# Reading text

** Begin **

In so many ways, Jose De Leon is the classic Rays pitching acquisition. Firstly, he’s a changeup guy. Only the Angels threw changeups more often than the Rays last season. If you look at the last three years, or the last five, or if you go all the way back to 2008 (when we first had full PITCHf/x data), no team has been more reliant on the change.

De Leon’s is a doozy too, and perhaps in precisely the way the Rays most covet. This week BP is rolling out research by Jeff Long, Jonathan Judge, and Harry Pavlidis that centers on "tunneling"—essentially, how pitchers use sequencing, deception, location, and the repetition of their delivery to take advantage of the batter’s fundamental, visual disadvantage. Later this week, you’ll be able to read about the way the Rays have specifically sought to take advantage of this kind of information. For now, let’s look at De Leon’s fastball-changeup sequence.

Last season 219 pitchers had 25 or more instances in which they threw a four-seam fastball followed by a changeup. De Leon did it 41 times in his very short time in the majors. Our new data on tunneling shows us where the pitcher released the ball on each pitch and how far that release point was from the same on the previous pitch. The data also tells us where the ball was when it reached what we’re calling the tunnel point (“decision point” might also be an enlightening, if slightly misleading term for it) and how far that location was from the location of the same pitch at the same point during its journey to the plate. Then we have data on how far each pitch breaks in the final 24 feet (or so), after it passes out of what we’re calling the tunnel; data on the spread between the location of consecutive pitches as they cross home plate; and differences in flight time for the ball by the time it gets to the tunnel point.

Obviously, a consistent release point is good, especially when it comes to disguising a changeup after a batter has just seen the heat. A pitch that is very close to occupying the same air space as the preceding one when it passes the tunnel point is also good. A large amount of late break is good. Big speed differentials can be good, but it depends on the pitch pairing, and on the amount of movement (especially late movement) the pitches each have on them. Large differentials in location at the plate mean you’re changing the hitter’s eye level from one pitch to another, so usually you’d want a big number there in a fastball-curveball sequence, but not so much if you’re going fastball-changeup.

** End **

# To be done
**1.** Answer these from the De Leon text:
(a) Which team threw changeups more often than the Rays last season?
(b) How many times did De Leon throw a four-seam fastball followed by a changeup?
(c) In which pitch sequence would you usually want a big difference in location at the plate?
**2.** Reproduce the De Leon text word for word, everything from "De Leon’s is" down to "Leon’s fastball-changeup sequence.".

# Data
** Begin **

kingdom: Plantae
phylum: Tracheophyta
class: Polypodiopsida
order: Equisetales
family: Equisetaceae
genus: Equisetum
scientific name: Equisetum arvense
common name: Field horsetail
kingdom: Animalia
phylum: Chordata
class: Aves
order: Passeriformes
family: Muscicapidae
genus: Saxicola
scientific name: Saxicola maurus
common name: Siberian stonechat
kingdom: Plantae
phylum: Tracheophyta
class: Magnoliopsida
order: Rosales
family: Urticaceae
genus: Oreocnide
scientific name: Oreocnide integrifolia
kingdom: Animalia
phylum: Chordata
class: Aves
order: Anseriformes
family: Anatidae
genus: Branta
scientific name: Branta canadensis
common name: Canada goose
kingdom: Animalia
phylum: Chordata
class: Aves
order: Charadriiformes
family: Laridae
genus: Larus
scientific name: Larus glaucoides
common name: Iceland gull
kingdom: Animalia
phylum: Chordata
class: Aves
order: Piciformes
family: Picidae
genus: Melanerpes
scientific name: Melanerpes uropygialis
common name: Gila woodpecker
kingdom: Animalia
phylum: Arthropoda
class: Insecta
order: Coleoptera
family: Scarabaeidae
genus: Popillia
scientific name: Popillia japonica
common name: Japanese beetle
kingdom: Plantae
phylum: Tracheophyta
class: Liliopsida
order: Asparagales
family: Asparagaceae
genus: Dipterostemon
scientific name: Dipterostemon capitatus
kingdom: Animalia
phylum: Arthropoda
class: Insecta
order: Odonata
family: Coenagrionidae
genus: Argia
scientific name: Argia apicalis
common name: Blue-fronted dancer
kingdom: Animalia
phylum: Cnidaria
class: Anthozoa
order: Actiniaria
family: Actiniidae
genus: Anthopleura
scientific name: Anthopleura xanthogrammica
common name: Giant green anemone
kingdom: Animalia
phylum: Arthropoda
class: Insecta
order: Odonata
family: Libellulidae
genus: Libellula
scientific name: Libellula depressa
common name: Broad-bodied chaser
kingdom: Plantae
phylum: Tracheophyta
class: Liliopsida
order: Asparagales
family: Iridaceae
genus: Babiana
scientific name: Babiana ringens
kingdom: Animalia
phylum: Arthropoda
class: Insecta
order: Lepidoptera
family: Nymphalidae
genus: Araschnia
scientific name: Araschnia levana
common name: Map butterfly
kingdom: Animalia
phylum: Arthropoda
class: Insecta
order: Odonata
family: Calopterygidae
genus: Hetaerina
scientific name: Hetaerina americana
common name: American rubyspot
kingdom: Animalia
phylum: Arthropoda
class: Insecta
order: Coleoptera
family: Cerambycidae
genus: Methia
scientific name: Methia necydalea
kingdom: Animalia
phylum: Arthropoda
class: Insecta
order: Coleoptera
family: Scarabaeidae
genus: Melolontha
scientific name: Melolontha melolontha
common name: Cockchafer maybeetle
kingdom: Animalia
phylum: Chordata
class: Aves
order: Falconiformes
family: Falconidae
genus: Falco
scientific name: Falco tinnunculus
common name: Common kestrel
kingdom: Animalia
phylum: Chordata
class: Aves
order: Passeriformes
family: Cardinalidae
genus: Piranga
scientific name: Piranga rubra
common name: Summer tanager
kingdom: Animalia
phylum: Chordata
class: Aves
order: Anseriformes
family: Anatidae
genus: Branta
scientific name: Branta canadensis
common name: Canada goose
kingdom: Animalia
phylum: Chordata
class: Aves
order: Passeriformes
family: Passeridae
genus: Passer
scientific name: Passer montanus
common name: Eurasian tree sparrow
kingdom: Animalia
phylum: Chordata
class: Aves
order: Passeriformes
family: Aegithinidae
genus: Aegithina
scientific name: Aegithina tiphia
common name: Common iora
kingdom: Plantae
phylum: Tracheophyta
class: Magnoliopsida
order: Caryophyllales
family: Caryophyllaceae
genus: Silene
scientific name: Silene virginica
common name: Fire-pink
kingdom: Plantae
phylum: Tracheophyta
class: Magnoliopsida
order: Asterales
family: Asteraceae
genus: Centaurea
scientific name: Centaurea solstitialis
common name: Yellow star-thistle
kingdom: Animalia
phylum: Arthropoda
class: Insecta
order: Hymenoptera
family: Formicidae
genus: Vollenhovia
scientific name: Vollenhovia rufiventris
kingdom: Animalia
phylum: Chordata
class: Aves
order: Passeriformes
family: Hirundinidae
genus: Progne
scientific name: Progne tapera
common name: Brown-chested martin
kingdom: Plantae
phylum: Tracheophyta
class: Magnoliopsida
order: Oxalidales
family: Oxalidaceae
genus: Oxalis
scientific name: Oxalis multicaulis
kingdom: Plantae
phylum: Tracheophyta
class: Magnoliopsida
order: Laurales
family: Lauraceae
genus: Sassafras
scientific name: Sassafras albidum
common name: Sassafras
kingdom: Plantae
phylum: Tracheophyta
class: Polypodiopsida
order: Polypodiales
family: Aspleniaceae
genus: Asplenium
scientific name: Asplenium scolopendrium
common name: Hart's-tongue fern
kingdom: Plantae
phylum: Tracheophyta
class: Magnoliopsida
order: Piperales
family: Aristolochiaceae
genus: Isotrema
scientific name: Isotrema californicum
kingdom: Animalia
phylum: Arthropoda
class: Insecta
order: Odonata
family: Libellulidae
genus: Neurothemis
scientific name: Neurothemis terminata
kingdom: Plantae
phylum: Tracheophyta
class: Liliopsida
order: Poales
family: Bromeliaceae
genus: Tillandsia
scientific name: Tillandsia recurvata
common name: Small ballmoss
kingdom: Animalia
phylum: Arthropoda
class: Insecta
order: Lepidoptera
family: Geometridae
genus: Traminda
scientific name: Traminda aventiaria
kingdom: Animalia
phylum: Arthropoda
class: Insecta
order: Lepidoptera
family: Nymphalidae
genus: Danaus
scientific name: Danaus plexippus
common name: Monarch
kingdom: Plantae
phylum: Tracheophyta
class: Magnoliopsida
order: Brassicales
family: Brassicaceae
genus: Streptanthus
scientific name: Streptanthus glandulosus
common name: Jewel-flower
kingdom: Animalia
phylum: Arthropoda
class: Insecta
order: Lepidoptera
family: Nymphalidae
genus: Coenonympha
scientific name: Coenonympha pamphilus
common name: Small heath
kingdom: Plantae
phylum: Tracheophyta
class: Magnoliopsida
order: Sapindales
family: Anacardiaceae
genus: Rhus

** End **

# List of solutions
**1.**
(a) The Angels
(b) 41 times
(c) A fastball-curveball sequence

**2.**
De Leon’s is a doozy too, and perhaps in precisely the way the Rays most covet. This week BP is rolling out research by Jeff Long, Jonathan Judge, and Harry Pavlidis that centers on "tunneling"—essentially, how pitchers use sequencing, deception, location, and the repetition of their delivery to take advantage of the batter’s fundamental, visual disadvantage. Later this week, you’ll be able to read about the way the Rays have specifically sought to take advantage of this kind of information. For now, let’s look at De Leon’s fastball-changeup sequence.